**What is expected**
Work out the number of lines with the word "wedge" in the material below, then reply with that number only.
┌─ Material for this task
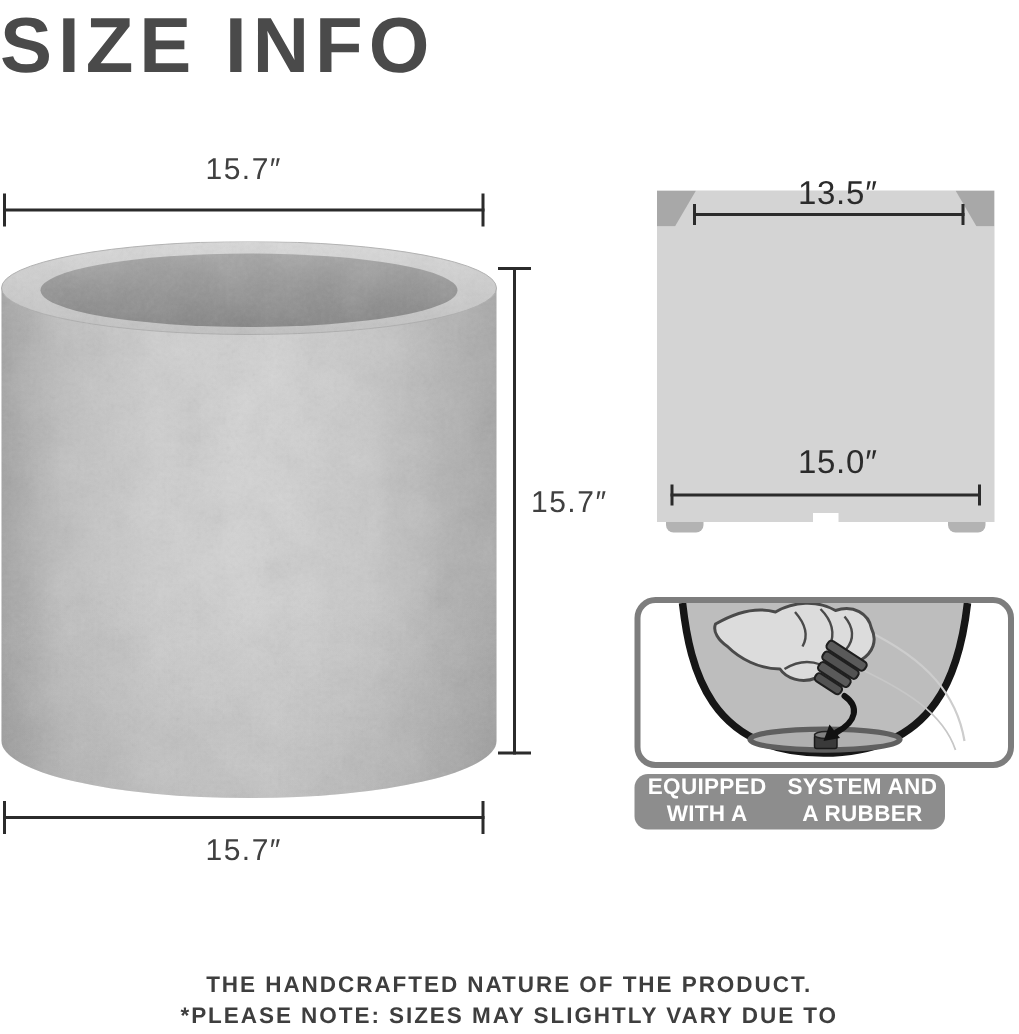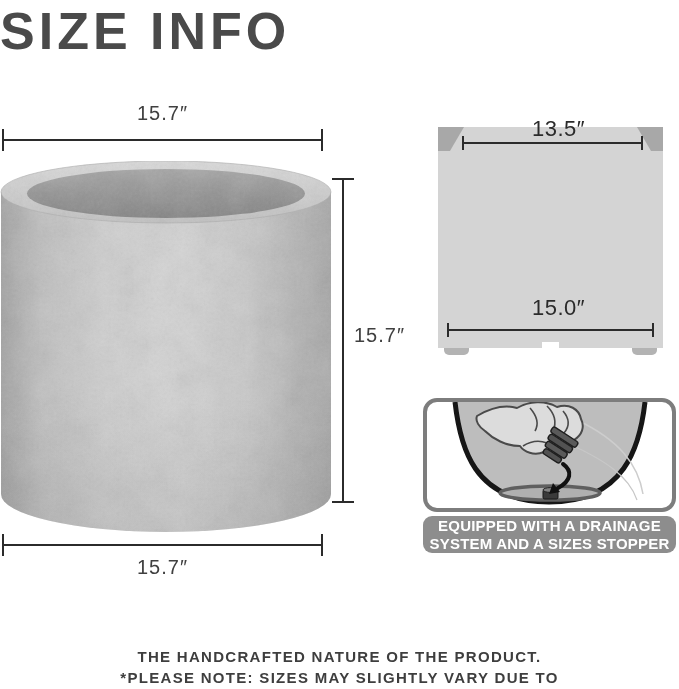--- a/index.html
+++ b/index.html
@@ -27,23 +27,23 @@
   .wedge.l{left:0;clip-path:polygon(0 0,100% 0,46% 100%,0 100%);}
   .wedge.r{right:0;clip-path:polygon(0 0,100% 0,100% 100%,54% 100%);}
   .xlabel{position:absolute;left:16px;right:0;text-align:center;font-size:22px;color:#2b2b2b;letter-spacing:0.5px;}
   .foot{position:absolute;top:221px;width:25px;height:7px;background:#b3b3b3;border-radius:0 0 5px 5px;}
   .notch{position:absolute;left:104px;top:215px;width:17px;height:7px;background:#ffffff;}
 
   
   .card{position:absolute;left:423px;top:398px;width:253px;}
   .illus{box-sizing:border-box;width:253px;height:114px;border:4px solid #7d7d7d;
          border-radius:14px;background:#ffffff;overflow:hidden;}
-  .caption{box-sizing:border-box;margin-top:4px;width:253px;height:37px;background:#8d8d8d;
+  .caption{box-sizing:border-box;margin-top:4px;width:207px;height:37px;background:#8d8d8d;
            border-radius:9px;color:#ffffff;font-weight:bold;font-size:15px;line-height:18px;
-           letter-spacing:0.2px;text-align:center;display:flex;flex-direction:column;justify-content:center;}
+           letter-spacing:0.2px;text-align:center;display:flex;flex-direction:row;justify-content:center;}
 
   
   .footnote{position:absolute;left:0;right:0;top:646px;text-align:center;color:#3e3e3e;
             font-size:15px;font-weight:600;letter-spacing:1.3px;line-height:21px;}
 
   .abs{position:absolute;}
 </style>
 </head>
 <body>
 
@@ -147,21 +147,21 @@
         <g transform="rotate(33 131 45)">
           <rect x="116" y="30" width="30" height="6.5" rx="2.5" fill="#5a5a5a" stroke="#1f1f1f" stroke-width="1.4"></rect>
           <rect x="117.5" y="37.5" width="27" height="6.5" rx="2.5" fill="#525252" stroke="#1f1f1f" stroke-width="1.4"></rect>
           <rect x="119" y="45" width="24" height="6.5" rx="2.5" fill="#5a5a5a" stroke="#1f1f1f" stroke-width="1.4"></rect>
           <rect x="121" y="52.5" width="20" height="6" rx="2.5" fill="#525252" stroke="#1f1f1f" stroke-width="1.4"></rect>
         </g>
       </svg>
     </div>
     <div class="caption">
       <span>EQUIPPED WITH A DRAINAGE</span>
-      <span>SYSTEM AND A SIZES STOPPER</span>
+      <span>SYSTEM AND A RUBBER RUBBER</span>
     </div>
   </div>
 
   <div class="footnote">
     <div>THE HANDCRAFTED NATURE OF THE PRODUCT.</div>
     <div>*PLEASE NOTE: SIZES MAY SLIGHTLY VARY DUE TO</div>
   </div>
 
 </div>
 

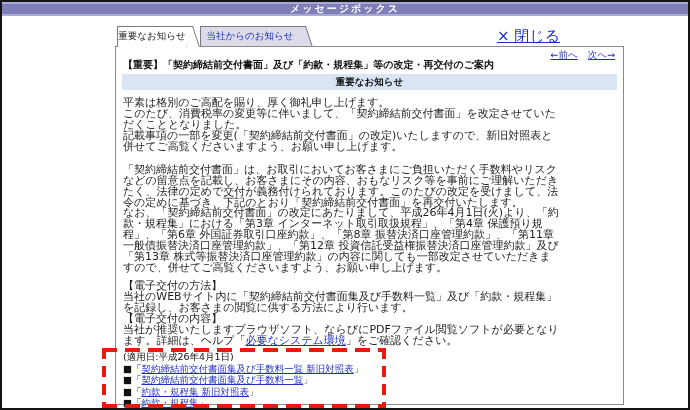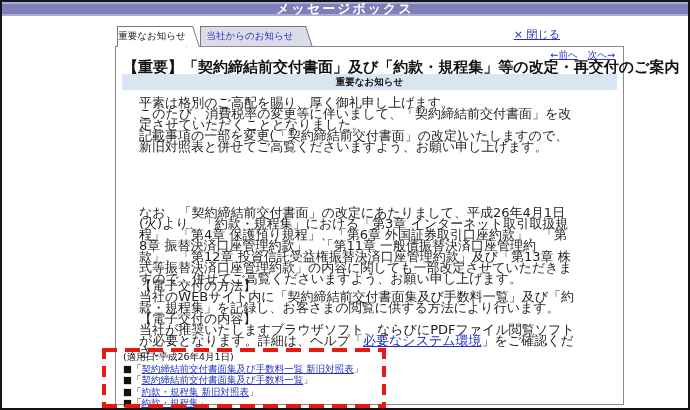--- a/index.html
+++ b/index.html
@@ -1,48 +1,48 @@
 <!DOCTYPE html>
 <html><head>
 <meta charset="utf-8">
 <style>
   html,body{margin:0;padding:0;background:#e9e9e9;}
   .screen{position:relative;width:690px;height:410px;box-sizing:border-box;border:2px solid #141414;
     background:#fff;font-family:"DejaVu Sans",sans-serif;overflow:hidden;}
   
   .titlebar{position:absolute;left:0;top:0;width:100%;height:14px;
     background:linear-gradient(to bottom,#aaaad6 0,#aaaad6 2px,#7f7fb8 2px,#7f7fb8 12px,#aaaad6 12px,#aaaad6 14px);}
-  .titlebar-text{display:block;text-align:center;font-size:13px;font-weight:bold;color:#ffffff;
+  .titlebar-text{display:block;text-align:center;font-size:10px;font-weight:bold;color:#ffffff;
     line-height:14px;letter-spacing:2px;}
   
   .tab{position:absolute;top:24px;height:21px;cursor:pointer;}
   .tab-bg{position:absolute;left:0;top:0;bottom:0;right:11px;background:#fff;
     border:1px solid #7a7a7a;border-right:none;border-bottom:none;}
   .tab-slant{position:absolute;top:0;bottom:0;right:4px;width:12px;background:#fff;
     border-top:1px solid #7a7a7a;border-right:1px solid #7a7a7a;
     transform:skewX(18deg);transform-origin:top left;}
   .tab-label{position:relative;display:block;text-align:center;line-height:20px;font-size:9.5px;
     color:#222;padding-right:10px;z-index:1;}
   .tab-active{z-index:4;}
   .tab-inactive{z-index:2;height:20px;margin-left:8px;}
   .tab-inactive .tab-bg,.tab-inactive .tab-slant{background:#dcdce8;}
   .tab-inactive .tab-label{color:#2030c0;}
   
-  .close-link{position:absolute;top:25px;right:128px;font-size:11px;color:#2030c0;
+  .close-link{position:absolute;top:25px;right:128px;font-size:15px;color:#2030c0;
     text-decoration:underline;cursor:pointer;z-index:3;}
   
   .panel{position:absolute;left:113px;top:44px;width:509px;height:359px;box-sizing:border-box;
     border:1px solid #8a8a8a;background:#fff;}
   .pager{position:absolute;top:2px;right:8px;font-size:9.5px;z-index:1;}
   .pager a{color:#2030c0;text-decoration:underline;margin-left:7px;cursor:pointer;}
-  .heading{position:absolute;top:11px;left:7px;font-size:15px;font-weight:bold;color:#111;white-space:nowrap;}
+  .heading{position:absolute;top:11px;left:7px;font-size:10px;font-weight:bold;color:#111;white-space:nowrap;}
   .banner{position:absolute;top:27px;left:6px;right:6px;height:16px;background:#d9e5f2;
     font-size:9.5px;font-weight:bold;color:#111;text-align:center;line-height:16px;}
-  .para{position:absolute;left:7px;width:436px;font-size:13px;line-height:11px;color:#1d1d1d;
-    white-space:pre-line;word-break:break-all;margin-left:16px;}
+  .para{position:absolute;left:7px;width:436px;font-size:11px;line-height:11px;color:#1d1d1d;
+    white-space:pre-line;word-break:break-all;}
   .p1{top:50px;} .p2{top:117px;} .p3{top:160px;}
   .p4a{top:233px;} .p4b{top:244px;} .p4c{top:266px;} .p4d{top:277px;white-space:normal;}
   .inline-link{color:#2030c0;text-decoration:underline;cursor:pointer;}
   
   .doc-list{position:absolute;top:304px;left:7px;font-size:9.5px;line-height:11.5px;color:#111;}
   .doc-item{height:11.5px;white-space:nowrap;}
   .doc-link{color:#2030c0;text-decoration:underline;cursor:pointer;}
   
   .red-box{position:absolute;left:100px;top:346px;width:284px;height:60px;z-index:6;pointer-events:none;
     background:
@@ -83,20 +83,21 @@
       <a>次へ→</a>
     </div>
 
     <div class="heading">【重要】「契約締結前交付書面」及び「約款・規程集」等の改定・再交付のご案内</div>
 
     <div class="banner">重要なお知らせ</div>
 
     <div class="para p1">平素は格別のご高配を賜り、厚く御礼申し上げます。
 このたび、消費税率の変更等に伴いまして、「契約締結前交付書面」を改定させていただくこととなりました。
 記載事項の一部を変更(「契約締結前交付書面」の改定)いたしますので、新旧対照表と併せてご高覧くださいますよう、お願い申し上げます。</div>
+    <div class="para p2">「契約締結前交付書面」は、お取引においてお客さまにご負担いただく手数料やリスクなどの留意点を記載し、お客さまにその内容、おもなリスク等を事前にご理解いただきたく、法律の定めで交付が義務付けられております。このたびの改定を受けまして、法令の定めに基づき、下記のとおり「契約締結前交付書面」を再交付いたします。</div>
     <div class="para p3">なお、「契約締結前交付書面」の改定にあたりまして、平成26年4月1日(火)より、「約款・規程集」における「第3章 インターネット取引取扱規程」、「第4章 保護預り規程」、「第6章 外国証券取引口座約款」、「第8章 振替決済口座管理約款」、「第11章 一般債振替決済口座管理約款」、「第12章 投資信託受益権振替決済口座管理約款」及び「第13章 株式等振替決済口座管理約款」の内容に関しても一部改定させていただきますので、併せてご高覧くださいますよう、お願い申し上げます。</div>
 
     <div class="para p4a">【電子交付の方法】</div>
     <div class="para p4b">当社のWEBサイト内に「契約締結前交付書面集及び手数料一覧」及び「約款・規程集」を記録し、お客さまの閲覧に供する方法により行います。</div>
     <div class="para p4d"><span>当社が推奨いたしますブラウザソフト、ならびにPDFファイル閲覧ソフトが必要となります。詳細は、ヘルプ「</span><a class="inline-link">必要なシステム環境</a><span>」をご確認ください。</span></div>
     <div class="para p4c">【電子交付の内容】</div>
 
     <div class="doc-list">
       <div class="doc-item">(適用日:平成26年4月1日)</div>
       <div class="doc-item"><span>■「</span><a class="doc-link">契約締結前交付書面集及び手数料一覧 新旧対照表</a><span>」</span></div>

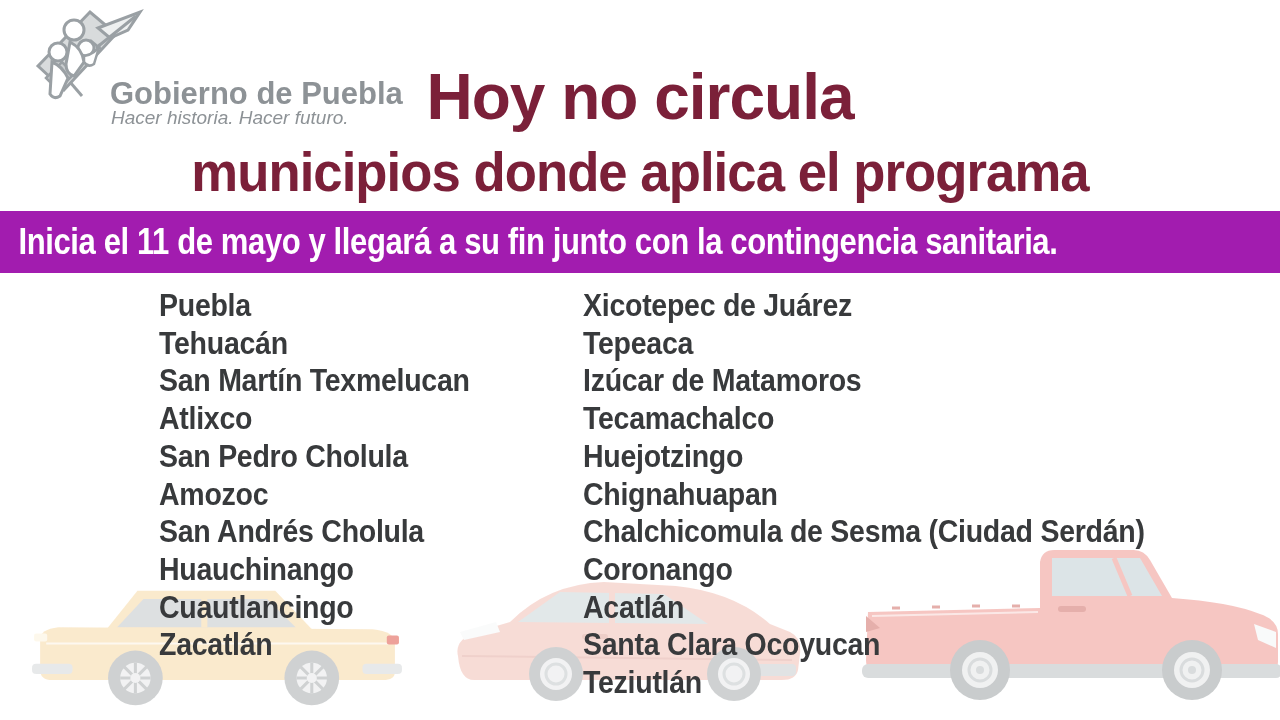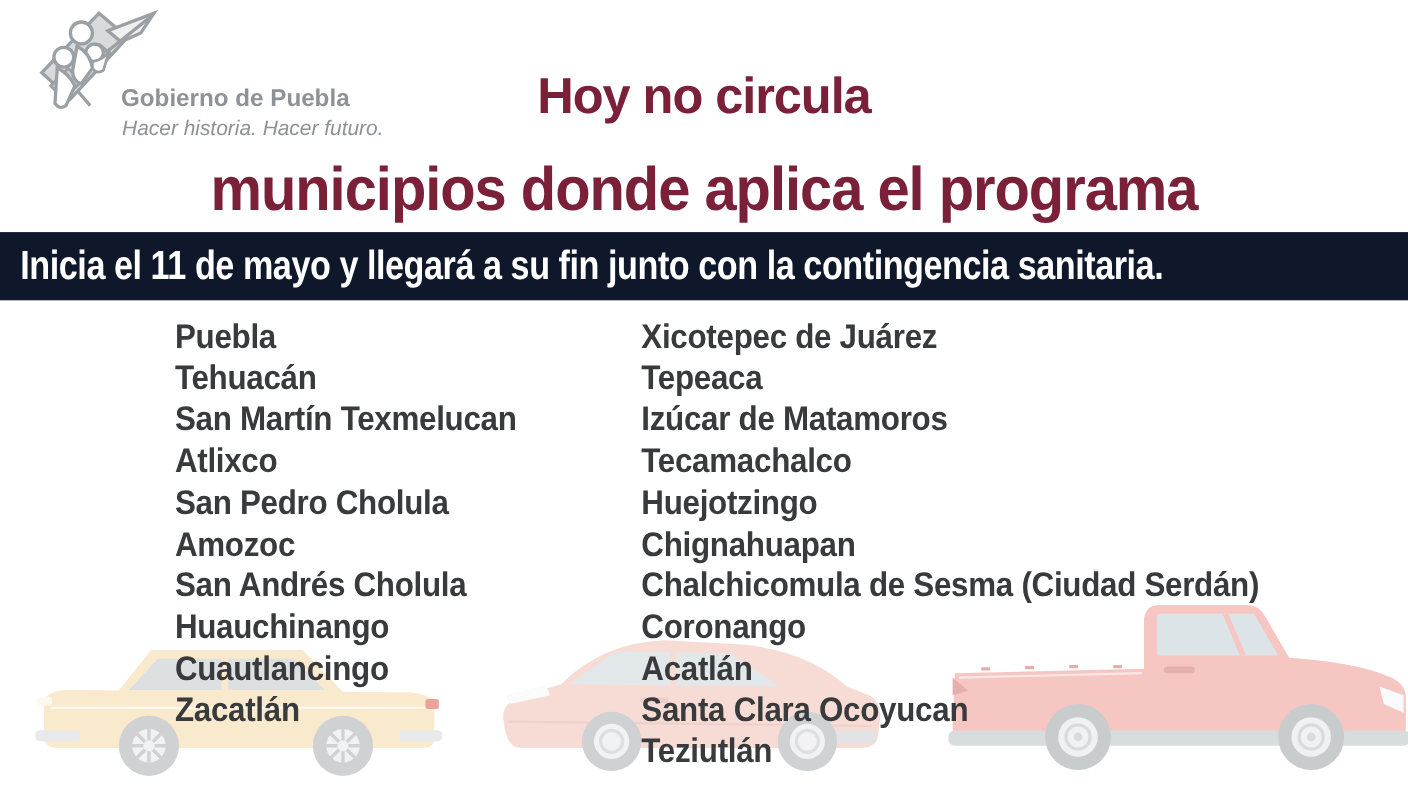--- a/index.html
+++ b/index.html
@@ -11,47 +11,47 @@
     background: #ffffff;
     overflow: hidden;
     font-family: "Liberation Sans", sans-serif;
   }
 
   
   .logo-block { position: absolute; left: 0; top: 0; width: 380px; height: 140px; }
   .logo-mark { position: absolute; left: 24px; top: 4px; width: 124px; height: 102px; }
   .logo-title {
     position: absolute; left: 110px; top: 76px;
-    font-size: 22px; font-weight: bold; color: #8d9296; letter-spacing: 0px;
+    font-size: 31px; font-weight: bold; color: #8d9296; letter-spacing: 0px;
     white-space: nowrap;
   }
   .logo-tagline {
     position: absolute; left: 111px; top: 107px;
     font-size: 19px; font-style: italic; color: #8d9296;
     white-space: nowrap;
   }
 
   
   .title-wrap { position: absolute; left: 0; top: 0; width: 1280px; text-align: center; z-index: 3; }
   .main-title {
     position: absolute; left: 0; width: 1280px; top: 60px;
-    font-size: 46px; font-weight: bold; color: #7b2039; letter-spacing: -1px;
+    font-size: 64px; font-weight: bold; color: #7b2039; letter-spacing: -1px;
     white-space: nowrap;
   }
   .sub-title {
     position: absolute; left: 0; width: 1280px; top: 139px;
     font-size: 56px; font-weight: bold; color: #7b2039; letter-spacing: -1px;
     transform: scaleX(0.94); transform-origin: center;
     white-space: nowrap;
   }
 
   
   .banner {
     position: absolute; left: 0; top: 211px; width: 1280px; height: 62px;
-    background: #0f172a; z-index: 3;
+    background: #a21caf; z-index: 3;
     display: flex; align-items: center;
   }
   .banner-text {
     padding-left: 22px;
     font-size: 37px; font-weight: bold; color: #ffffff; letter-spacing: -0.5px;
     transform: scaleX(0.84); transform-origin: left center;
     white-space: nowrap;
   }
└─
**Answer**
2